Introduction: In Eswatini, rural populations experience unnecessary snakebite inflicted injuries and deaths. Children are at the highest risk because of their small size and curious nature. This qualitative study explores the current knowledge and attitudes about snakebite, and the perceptions of a musical intervention, titled Iculo Ngenyoka (“Snake Song” in Zulu), as an educational tool aimed to raise awareness about snakes in the Lubombo region, Eswatini.
Methods: Semi-structured interviews with 56 community members, parent/guardian/key informant (n=11), and children aged 7-17 years old (n=45) were conducted between May-June 2018. Participants were selected from four communities within the Lubombo region. Data were analyzed using a framework analysis approach.
Results: The current sources of snake education evolved from information learned in the homesteads, schools, and personal experiences. The majority of interviewees perceived music as a culturally appropriate, engaging, and memorable method to learn about snakes. The song was perceived as an effective tool to raise awareness about snakes in the community.

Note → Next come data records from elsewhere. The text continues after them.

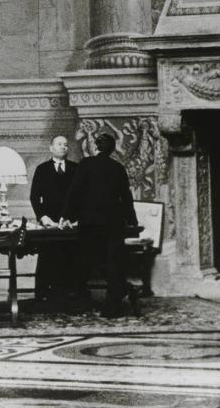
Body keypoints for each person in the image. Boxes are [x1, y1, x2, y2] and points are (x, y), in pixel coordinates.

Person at [61, 131, 138, 317]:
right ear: (112, 149)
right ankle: (113, 307)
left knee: (84, 262)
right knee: (112, 263)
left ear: (95, 147)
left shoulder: (85, 165)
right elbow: (126, 198)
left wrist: (66, 216)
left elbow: (74, 192)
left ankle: (80, 304)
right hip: (113, 223)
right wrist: (133, 222)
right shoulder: (118, 168)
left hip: (90, 222)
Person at [28, 135, 77, 303]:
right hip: (49, 223)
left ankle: (69, 295)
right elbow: (34, 197)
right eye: (59, 144)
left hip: (70, 223)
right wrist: (43, 217)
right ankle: (43, 294)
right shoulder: (42, 169)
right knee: (47, 257)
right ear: (51, 148)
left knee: (70, 257)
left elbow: (81, 196)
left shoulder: (75, 168)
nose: (63, 147)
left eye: (65, 144)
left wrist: (74, 219)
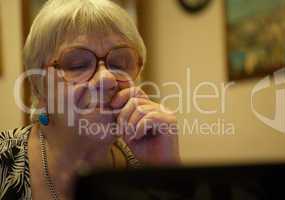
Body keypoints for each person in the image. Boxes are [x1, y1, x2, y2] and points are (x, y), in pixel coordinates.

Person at [0, 0, 180, 199]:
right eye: (77, 65)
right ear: (38, 86)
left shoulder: (145, 169)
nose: (107, 79)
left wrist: (166, 175)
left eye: (120, 63)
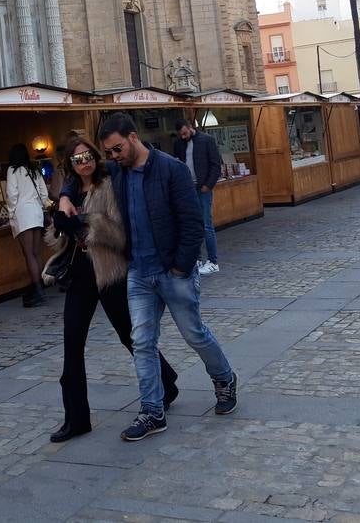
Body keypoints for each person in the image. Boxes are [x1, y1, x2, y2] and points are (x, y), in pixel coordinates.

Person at [61, 112, 237, 442]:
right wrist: (65, 196)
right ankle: (152, 411)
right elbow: (81, 171)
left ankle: (225, 378)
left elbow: (192, 223)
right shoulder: (117, 170)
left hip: (173, 271)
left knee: (194, 334)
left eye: (116, 149)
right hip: (139, 274)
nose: (113, 156)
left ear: (132, 138)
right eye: (109, 152)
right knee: (141, 342)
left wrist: (181, 266)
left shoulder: (171, 169)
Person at [48, 134, 180, 443]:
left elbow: (120, 233)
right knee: (72, 342)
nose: (85, 163)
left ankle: (167, 382)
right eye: (78, 159)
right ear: (70, 164)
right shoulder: (68, 190)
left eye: (89, 156)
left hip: (109, 272)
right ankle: (77, 418)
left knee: (129, 336)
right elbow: (56, 235)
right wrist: (61, 217)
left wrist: (86, 223)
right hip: (80, 275)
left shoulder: (110, 181)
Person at [172, 119, 221, 275]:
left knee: (206, 224)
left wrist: (209, 184)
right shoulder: (179, 143)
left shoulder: (207, 140)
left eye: (185, 133)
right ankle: (197, 259)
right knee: (193, 224)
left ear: (190, 127)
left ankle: (213, 261)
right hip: (188, 188)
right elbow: (178, 163)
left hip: (203, 188)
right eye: (181, 135)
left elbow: (215, 164)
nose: (183, 137)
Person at [6, 143, 49, 307]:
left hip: (23, 214)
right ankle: (41, 287)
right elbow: (44, 193)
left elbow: (12, 195)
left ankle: (37, 289)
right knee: (36, 253)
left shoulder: (13, 171)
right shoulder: (34, 169)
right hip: (37, 211)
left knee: (28, 253)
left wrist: (11, 214)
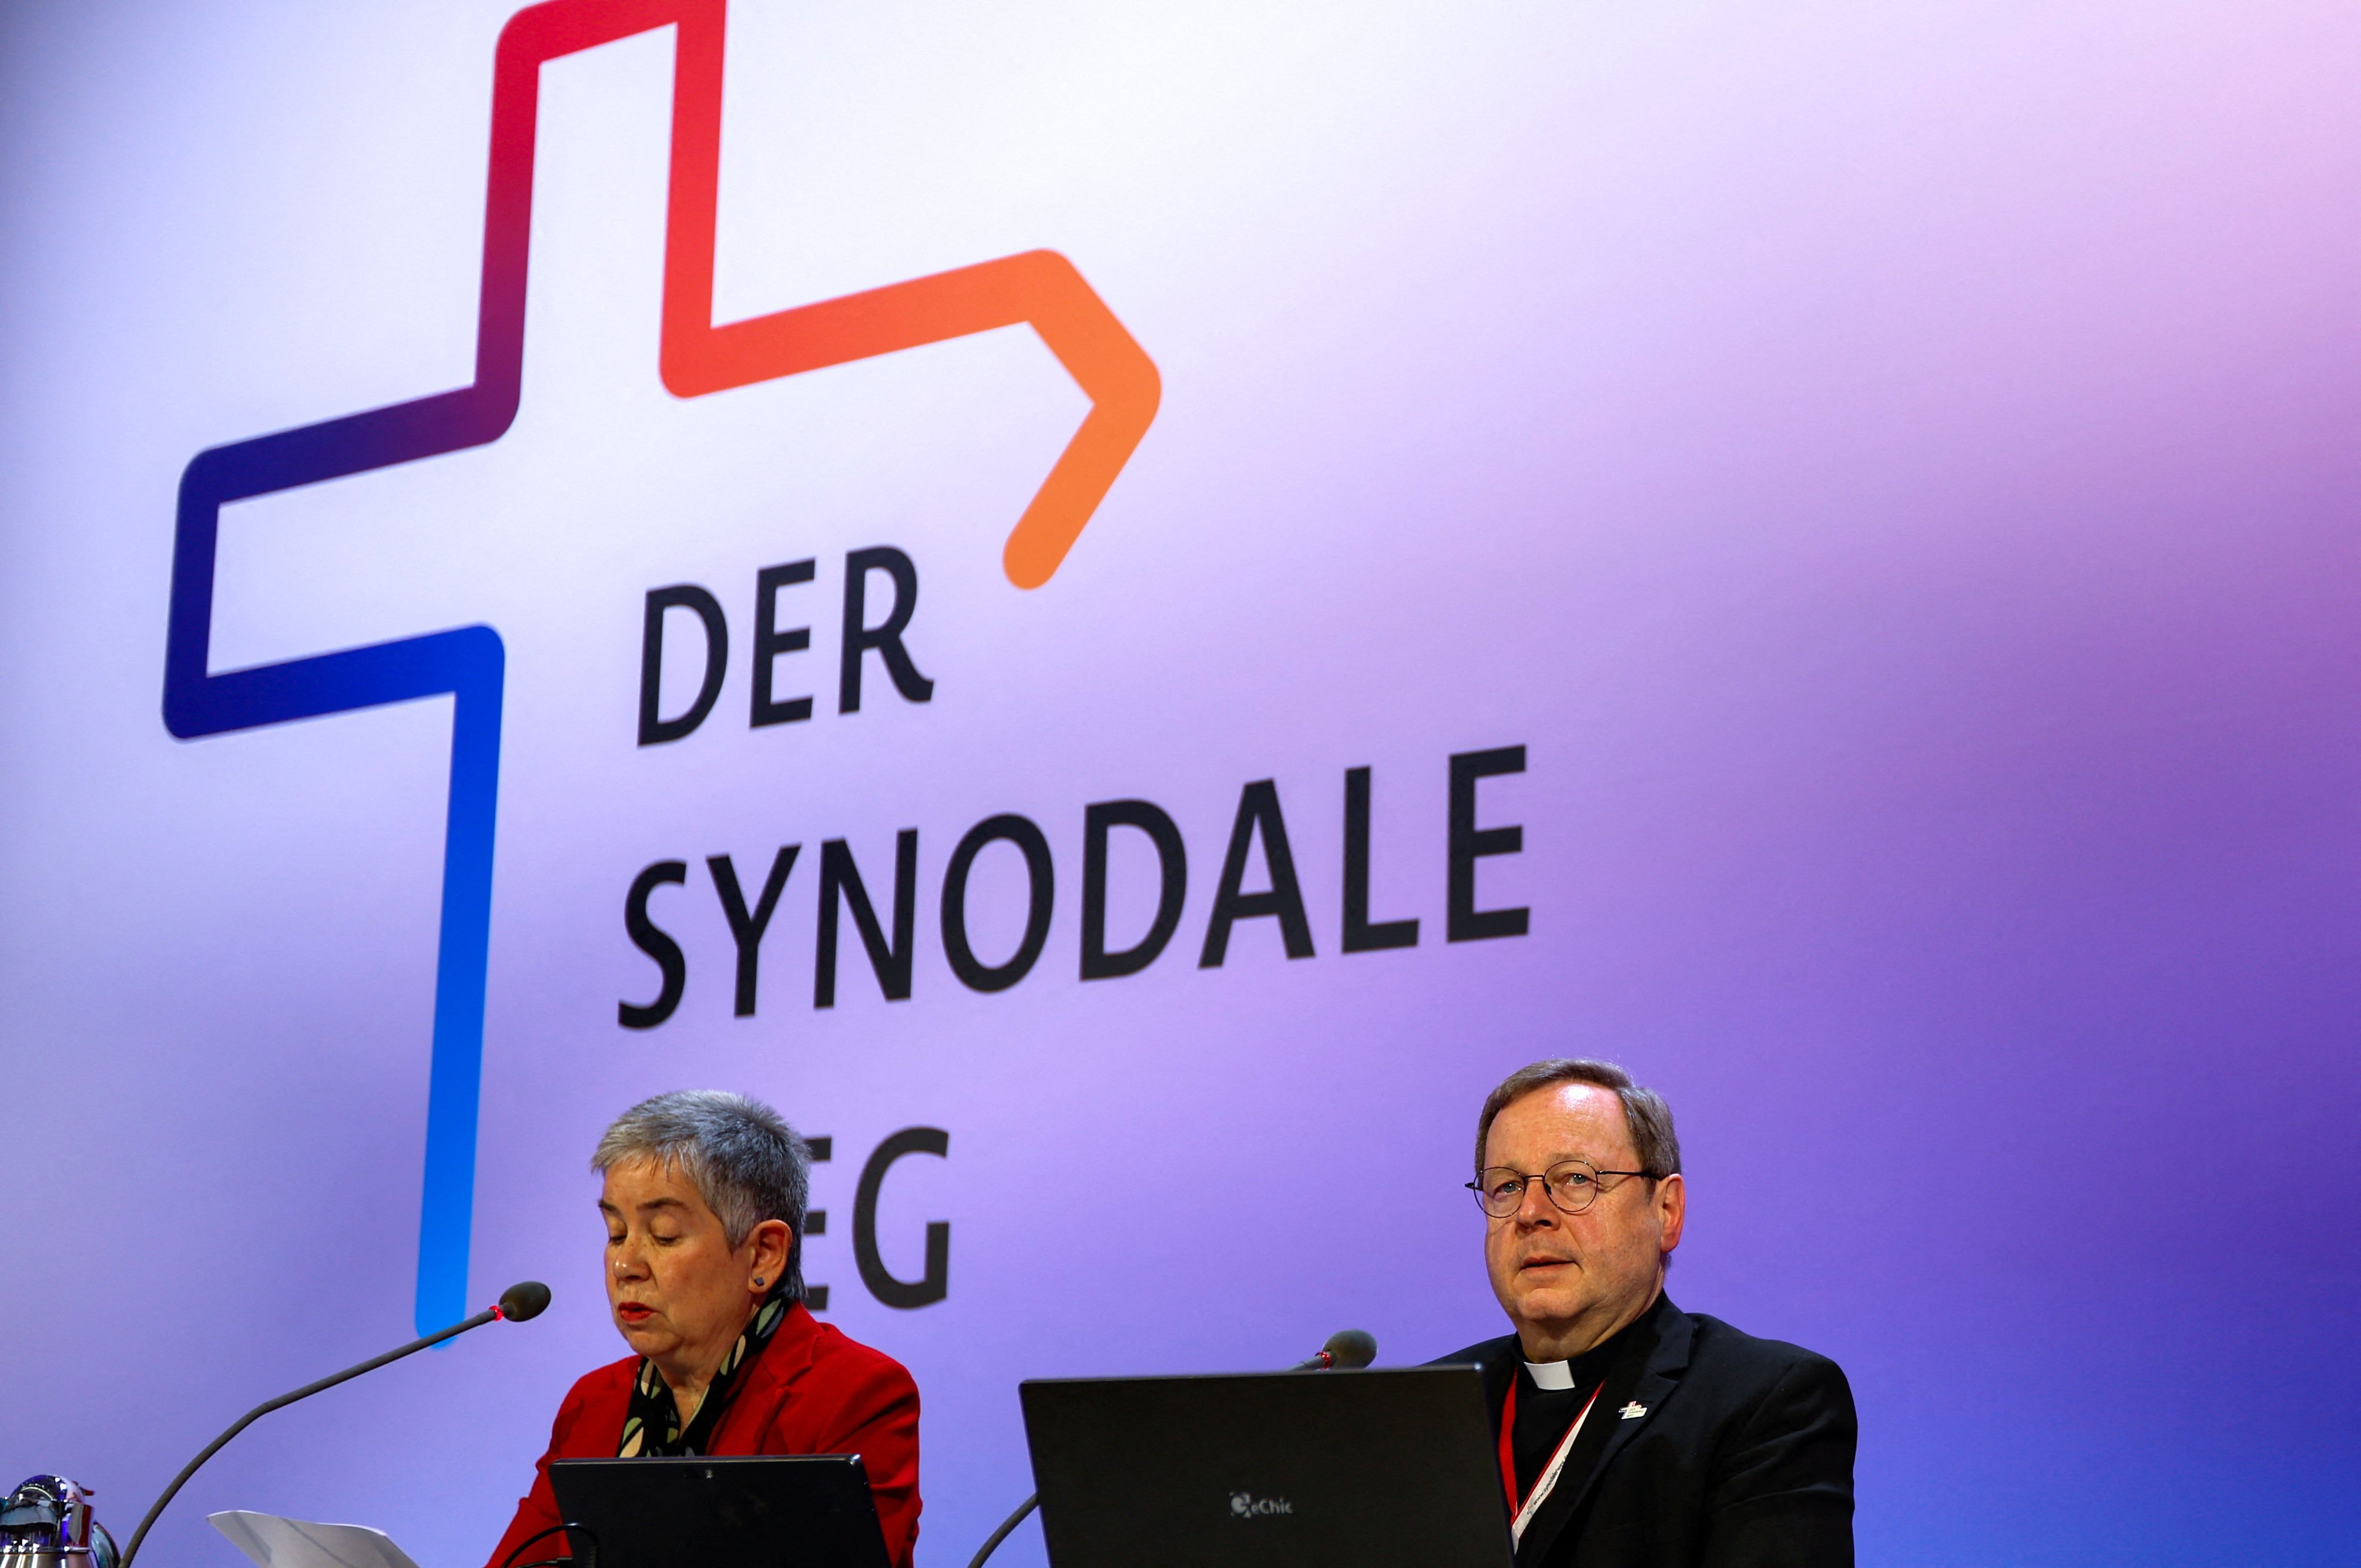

Conclusions: This study is the first to explore the importance of musical interventions in educating vulnerable communities about snakes. The Iculo Ngenyoka song offers a portable medium for communicating messages about snakebite prevention, affirming the value of snakebite awareness, and promoting cooperative efforts to address the burden of snakebite envenoming in the region. The results emphasize the demand for education and the potential use of Iculo Ngenyoka and similar musical tools to raise awareness about snakebite in Eswatini. Re-translation and other customizations of structured musical education tools for children could be applied broadly if shown to be effective.